The program starts up a HTTP server on port 8000 to serve metrics to Prometheus.
You can setup prometheus to scrape from this endpoint by adding
- job_name: python_web_server
static_configs:
- targets: ["localhost:8000"]
labels:
group: "python web server"
while :
do
curl -s -o /dev/null 'http://localhost:8001'
done
$ watchexec -r -e py -- python3 test.py
Few important metrics being instrumented:
rate(hello_world_latency_seconds_count[1m])
: per-second rate of Hello World requestsrate(hello_world_latency_seconds_sum[1m])

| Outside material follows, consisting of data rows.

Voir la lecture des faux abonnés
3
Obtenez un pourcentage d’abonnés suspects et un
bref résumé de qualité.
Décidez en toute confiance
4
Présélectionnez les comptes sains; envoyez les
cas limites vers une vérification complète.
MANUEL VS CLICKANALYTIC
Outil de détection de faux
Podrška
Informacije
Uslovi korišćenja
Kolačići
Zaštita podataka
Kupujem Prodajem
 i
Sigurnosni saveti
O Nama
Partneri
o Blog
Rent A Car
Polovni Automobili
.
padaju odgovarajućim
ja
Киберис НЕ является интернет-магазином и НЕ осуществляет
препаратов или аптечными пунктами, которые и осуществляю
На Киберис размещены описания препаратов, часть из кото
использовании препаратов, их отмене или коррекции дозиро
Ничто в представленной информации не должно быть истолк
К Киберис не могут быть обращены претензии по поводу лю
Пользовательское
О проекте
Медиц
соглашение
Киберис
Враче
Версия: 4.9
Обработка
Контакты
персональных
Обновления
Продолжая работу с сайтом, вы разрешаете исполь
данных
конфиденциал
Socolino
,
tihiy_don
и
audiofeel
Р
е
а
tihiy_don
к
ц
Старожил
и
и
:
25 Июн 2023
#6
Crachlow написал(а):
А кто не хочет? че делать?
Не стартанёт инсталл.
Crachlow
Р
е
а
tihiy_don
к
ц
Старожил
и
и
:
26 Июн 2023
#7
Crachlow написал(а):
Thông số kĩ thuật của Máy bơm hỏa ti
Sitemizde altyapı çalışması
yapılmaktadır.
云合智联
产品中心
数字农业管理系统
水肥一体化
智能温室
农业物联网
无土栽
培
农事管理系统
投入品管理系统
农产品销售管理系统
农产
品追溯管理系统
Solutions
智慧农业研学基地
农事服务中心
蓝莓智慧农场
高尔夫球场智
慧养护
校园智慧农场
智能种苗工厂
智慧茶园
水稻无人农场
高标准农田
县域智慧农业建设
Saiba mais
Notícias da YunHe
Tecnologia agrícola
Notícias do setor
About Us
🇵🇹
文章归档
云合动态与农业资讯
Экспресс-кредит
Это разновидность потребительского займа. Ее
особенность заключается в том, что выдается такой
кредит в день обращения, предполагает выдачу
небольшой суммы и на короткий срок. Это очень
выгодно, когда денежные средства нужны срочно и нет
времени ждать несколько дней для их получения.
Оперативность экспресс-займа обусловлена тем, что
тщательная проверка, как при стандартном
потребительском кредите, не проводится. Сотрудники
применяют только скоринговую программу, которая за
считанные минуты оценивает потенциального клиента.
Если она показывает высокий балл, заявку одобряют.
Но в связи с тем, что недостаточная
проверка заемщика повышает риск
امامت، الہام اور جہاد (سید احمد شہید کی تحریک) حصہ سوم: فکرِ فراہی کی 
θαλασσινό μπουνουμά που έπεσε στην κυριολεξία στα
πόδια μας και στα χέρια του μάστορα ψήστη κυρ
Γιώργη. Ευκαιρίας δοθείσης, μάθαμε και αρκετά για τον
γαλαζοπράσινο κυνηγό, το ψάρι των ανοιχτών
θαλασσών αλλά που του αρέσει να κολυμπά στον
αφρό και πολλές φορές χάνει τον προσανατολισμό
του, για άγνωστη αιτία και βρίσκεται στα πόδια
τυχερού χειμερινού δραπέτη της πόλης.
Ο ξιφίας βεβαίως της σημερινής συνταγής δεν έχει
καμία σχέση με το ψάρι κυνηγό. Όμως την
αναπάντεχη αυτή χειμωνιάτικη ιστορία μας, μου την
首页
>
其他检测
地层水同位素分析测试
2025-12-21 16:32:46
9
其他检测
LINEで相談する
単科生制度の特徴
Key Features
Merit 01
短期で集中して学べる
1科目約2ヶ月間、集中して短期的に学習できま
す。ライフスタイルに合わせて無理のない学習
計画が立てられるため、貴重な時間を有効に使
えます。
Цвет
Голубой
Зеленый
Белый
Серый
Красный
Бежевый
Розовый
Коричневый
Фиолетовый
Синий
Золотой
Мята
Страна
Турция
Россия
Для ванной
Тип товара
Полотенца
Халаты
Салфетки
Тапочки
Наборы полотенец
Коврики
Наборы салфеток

is the amount of time spent responding to requests per second
If you divide these two expressions you get the average latency over the last minute. The full expression for average latency would be:
rate(hello_world_latency_seconds_sum[1m]) / rate(hello_world_latency_seconds_count[1m])
Let’s take an example. Say in the last minute you had three requests that took 2, 4, and 9 seconds. The count would be 3 and the sum would be 15 seconds, so the average latency is 5 seconds. rate is per second rather than per minute, so you in principle need to divide both sides by 60, but that cancels out.
- Histogram
hello_world_latency_seconds_bucket
- A histogram has a set of buckets, such as 1 ms, 10 ms, and 25 ms, that track the number of events that fall into each bucket.
The histogram_quantile
PromQL function can calculate a quantile from the buckets. For example, the 0.95 quantile (95th percentile) would be:
histogram_quantile(0.95, rate(hello_world_latency_seconds_bucket[1m]))
The rate is needed as the buckets’ time series are counters.
# TYPE hello_world_latency_seconds histogram
hello_world_latency_seconds_bucket{le="0.0001"} 6390.0
hello_world_latency_seconds_bucket{le="0.0002"} 11077.0
hello_world_latency_seconds_bucket{le="0.0005"} 11444.0
hello_world_latency_seconds_bucket{le="0.001"} 11447.0
hello_world_latency_seconds_bucket{le="0.01"} 11448.0
hello_world_latency_seconds_bucket{le="0.1"} 11448.0
hello_world_latency_seconds_bucket{le="+Inf"} 11448.0
hello_world_latency_seconds_count 11448.0
hello_world_latency_seconds_sum 1.3022565799996795
The buckets also include a count of events in all the smaller buckets, all the way up to the +Inf, bucket which is the total number of events. This is known as a cumulative histogram, and why the bucket label is called le, standing for less than or equal to.
The best way to think of buckets (and metrics generally) is that while they may not always be perfect, they generally give you sufficient information to determine the next step when you are debugging. So, for example, if Prometheus indicates that the 0.95 quantile jumped from 300 ms to 350 ms, but it was actually from 305 ms to 355 ms that doesn’t matter that much. You still know that there was a big jump, and the next step in your investigation would be the same either way.